In a judgment handed down today, the High Court has clarified the operation of the General Protections provisions of the Fair Work Act. Prior to today’s decision, there had been extensive debate about whether a subjective or objective test was to be applied to determine the reason why adverse action was taken by an employer against an employee.
In The Board of Bendigo Regional Institute of TAFE v Barclay  HCA 32, the Court held that:
“...the central question remains "why was the adverse action taken?. This question is one of fact, which must be answered in the light of all the facts established in the proceeding. Generally, it will be extremely difficult to displace the statutory presumption if no direct testimony is given by the decision-maker acting on behalf of the employer. Direct evidence of the reason why a decision-maker took adverse action, which may include positive evidence that the action was not taken for a prohibited reason, may be unreliable because of other contradictory evidence given by the decision-maker or because other objective facts are proven which contradict the decision-maker's evidence. However, direct testimony from the decision-maker which is accepted as reliable is capable of discharging the burden upon an employer even though an employee may be an officer or member of an industrial association and engage in industrial activity.”
“In this case the primary judge adopted the correct approach to the relevant provisions. Dr Harvey gave evidence of her reason for taking adverse action against Mr Barclay and also gave positive evidence that this was not for a prohibited reason and that she would have taken the same action against a person circulating a similar email who was not an officer of the AEU. That evidence was accepted by the primary judge and his findings in that regard were not challenged before the Full Court. The appellant discharged the burden cast upon it to show that the reason for the adverse action was not a prohibited reason, and that Mr Barclay's union position and activities were not operative factors in him being required to show cause. The appeal must be upheld and consequential orders made.”
A majority of the Full Federal Court (consisting of Gray and Bromberg JJ) had previously found differently. They held that the taking of adverse action must be shown to be objectively “dissociated from the circumstances” that the aggrieved person has or had in relation to a workplace right, protected attribute or industrial activity.

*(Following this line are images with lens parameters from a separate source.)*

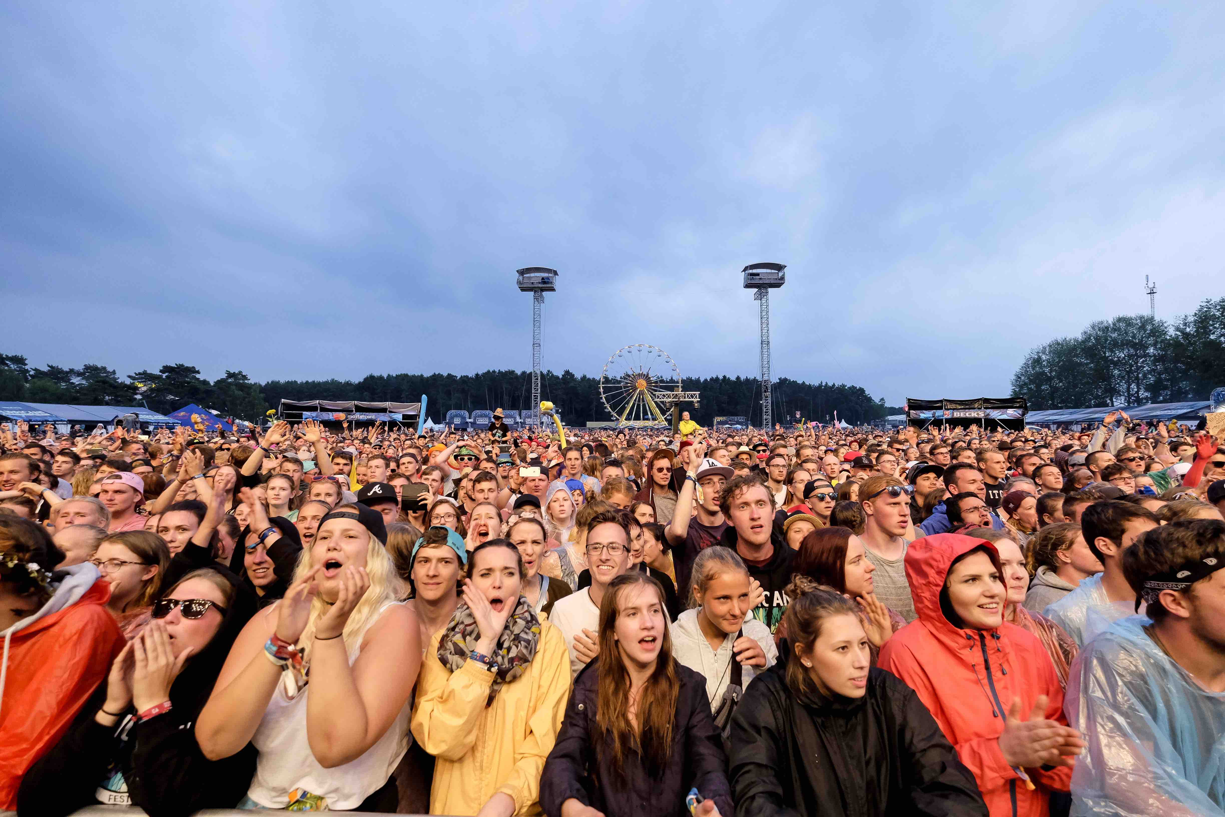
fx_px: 510
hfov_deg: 100.4
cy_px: 408
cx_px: 612
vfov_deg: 77.3
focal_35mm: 15
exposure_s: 1/180
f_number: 4
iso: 1600
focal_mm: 10
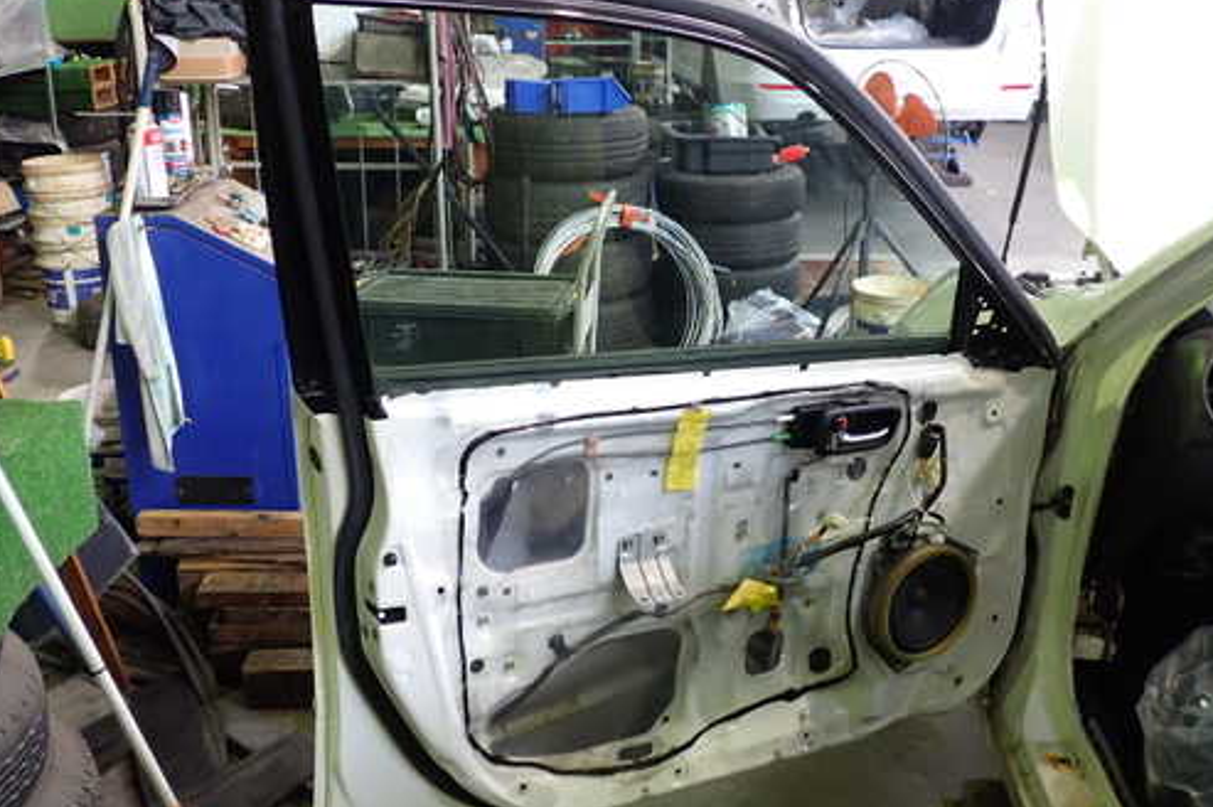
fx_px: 1279
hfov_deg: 50.7
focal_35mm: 38
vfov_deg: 35.0
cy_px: 421
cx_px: 603
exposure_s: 1/40
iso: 200
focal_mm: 5.4
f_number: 2.3
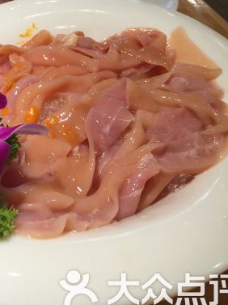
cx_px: 50
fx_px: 474
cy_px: 48
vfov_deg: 34.1
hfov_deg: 26.6
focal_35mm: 54
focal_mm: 4.15
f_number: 2.2
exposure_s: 1/40
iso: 32
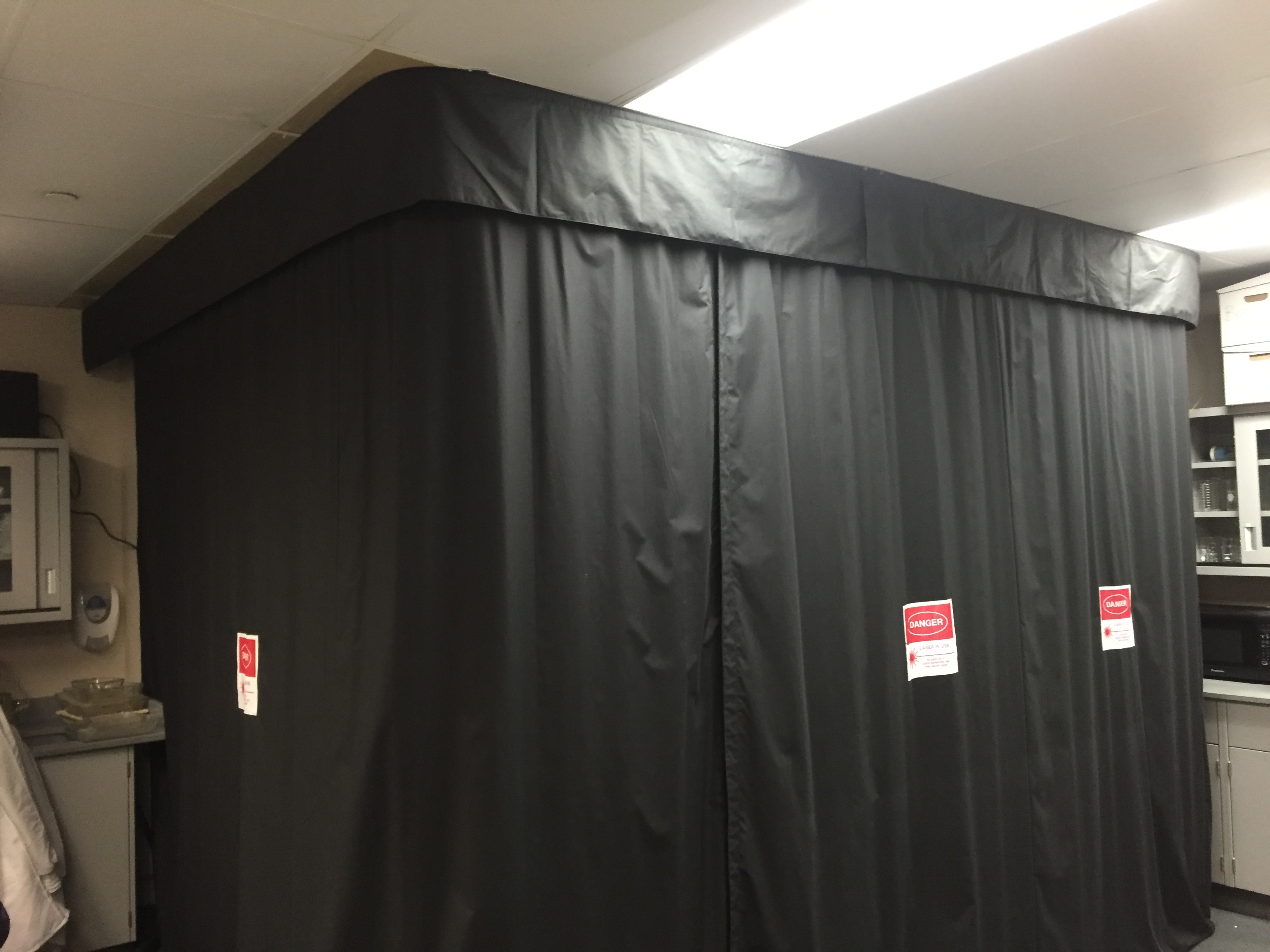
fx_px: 1064
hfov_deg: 61.7
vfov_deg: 48.2
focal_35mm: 29
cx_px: 635
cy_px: 476
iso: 250
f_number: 2.2
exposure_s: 1/17
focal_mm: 4.15
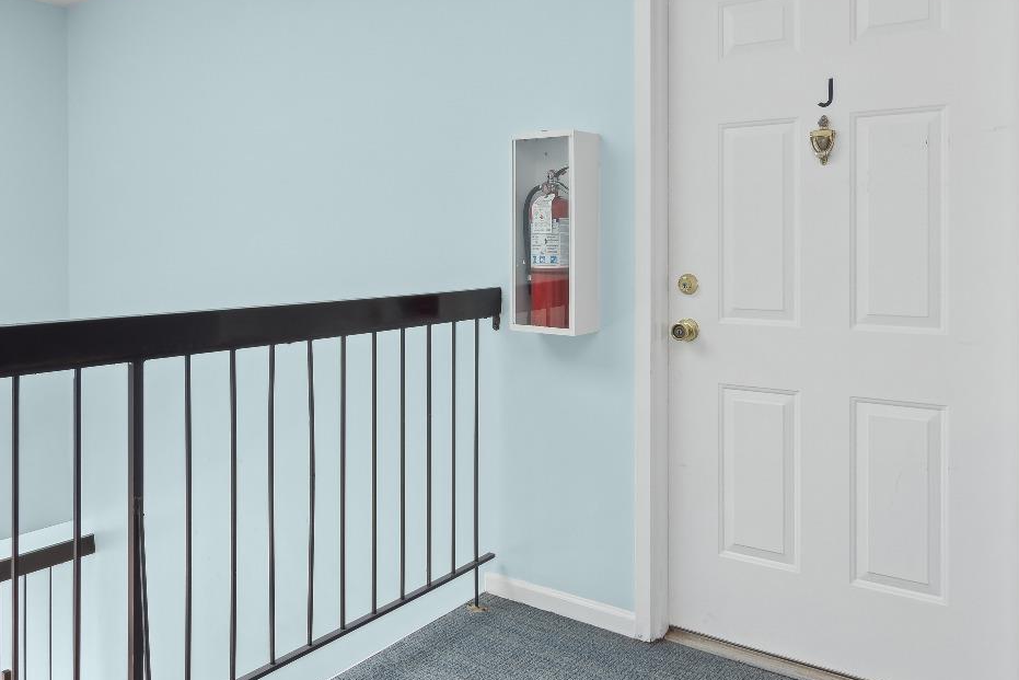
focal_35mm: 29
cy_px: 252
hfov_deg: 63.2
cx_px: 418
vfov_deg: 44.6
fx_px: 821
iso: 100
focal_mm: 12
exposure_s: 1/4
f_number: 8
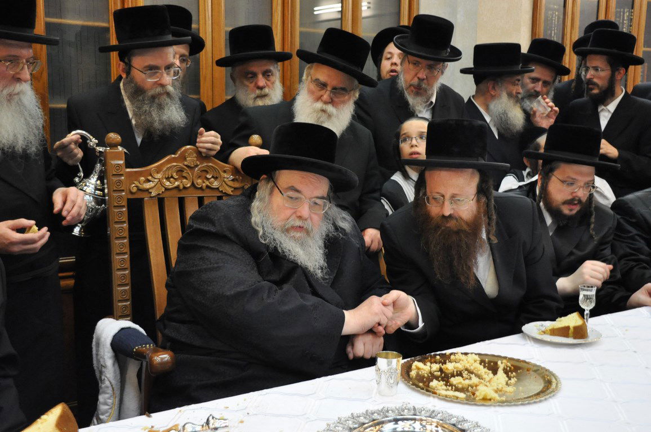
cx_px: 326
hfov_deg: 43.6
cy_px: 216
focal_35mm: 45
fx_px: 813
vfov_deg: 29.8
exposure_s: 1/160
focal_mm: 30
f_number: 4.5
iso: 2000
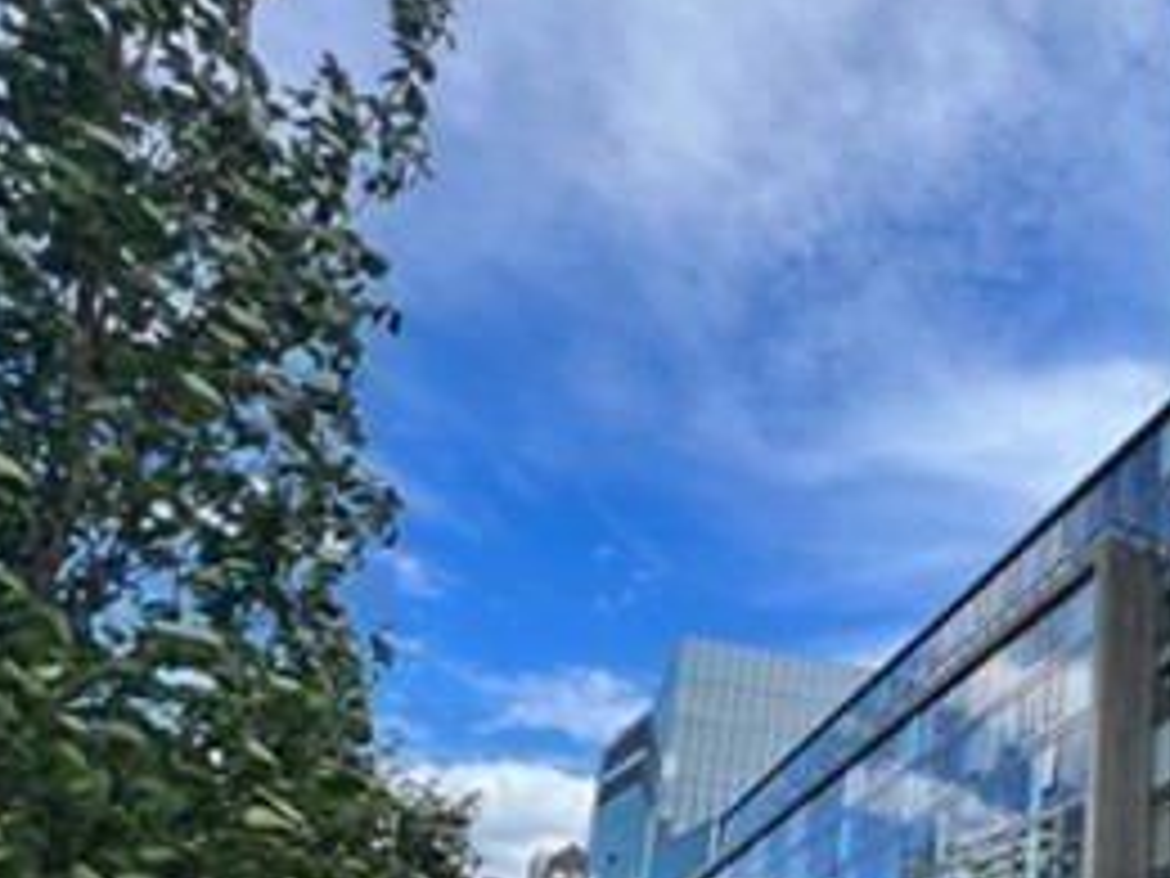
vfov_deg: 39.9
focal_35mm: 30
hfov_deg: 48.6
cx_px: 1184
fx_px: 1014
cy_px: 919
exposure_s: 1/525
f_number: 1.8
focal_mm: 1.57
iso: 32
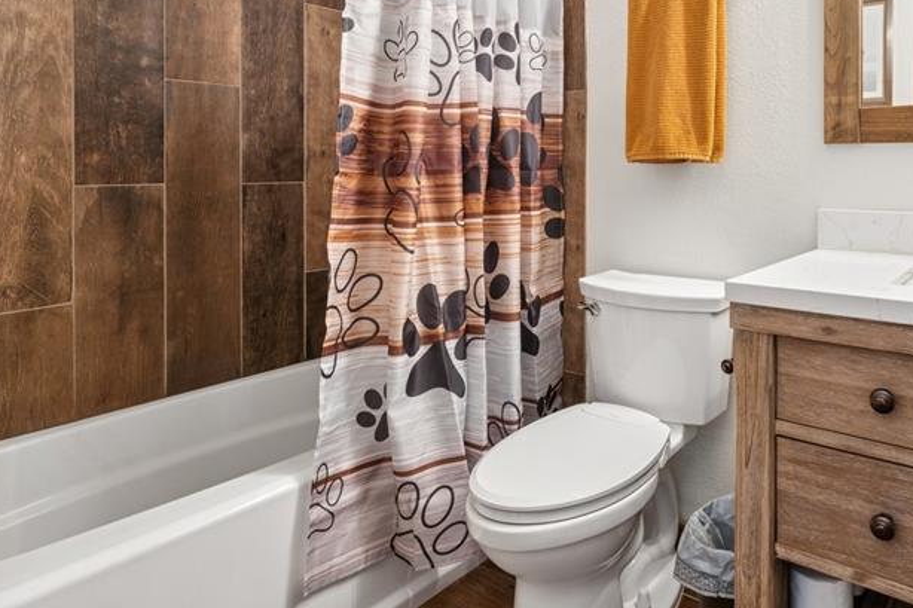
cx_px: 633
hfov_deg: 68.8
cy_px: 164
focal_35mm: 25
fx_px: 634
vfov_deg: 49.5
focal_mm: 15
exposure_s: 2.5
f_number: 11
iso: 100
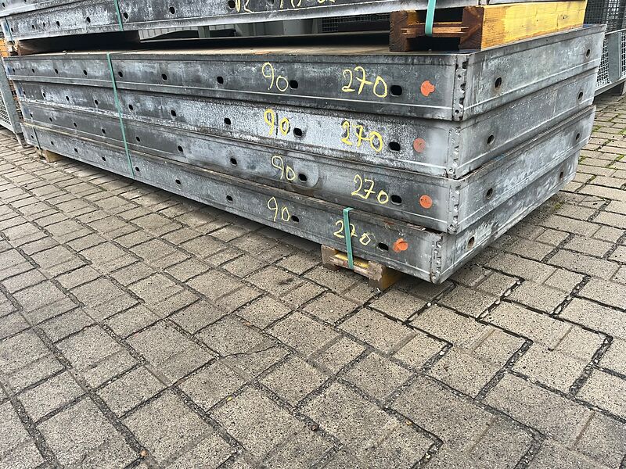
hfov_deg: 67.3
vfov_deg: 53.1
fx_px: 470
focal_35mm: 26
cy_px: 234
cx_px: 313
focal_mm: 5.1
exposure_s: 1/61
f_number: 1.6
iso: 125
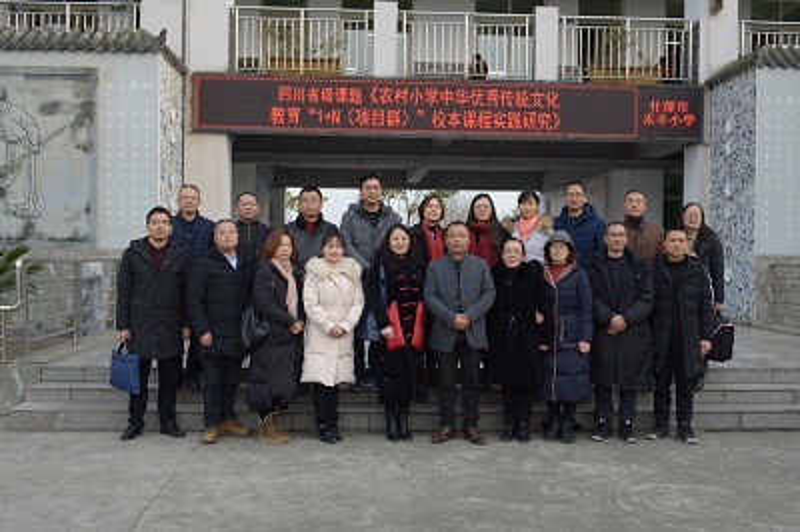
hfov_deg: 53.2
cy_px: 266
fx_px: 799
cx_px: 400
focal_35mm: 36
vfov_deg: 36.8
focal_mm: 24
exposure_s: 1/200
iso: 1000
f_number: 7.1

In its June 2012 report to the Federal Government, the Fair Work Act Review Panel recommended that, if the High Court did not overturn the Full Federal Court decision in Barclay, the Government should amend the Fair Work Act to give employers access to a complete defence if it is established that the decision-maker had a belief about the lawfulness of their action that was honestly held and reasonable considering all of the circumstances.
The High Court decision has removed the need for this amendment. Employers giving testimony of such a belief about the lawfulness of the action will still need to convince the judge, on a balance of probabilities, that in all of the circumstances the belief was honestly and sincerely held. However once the employer discharges this evidential onus, a claimant will find it extremely difficult to succeed.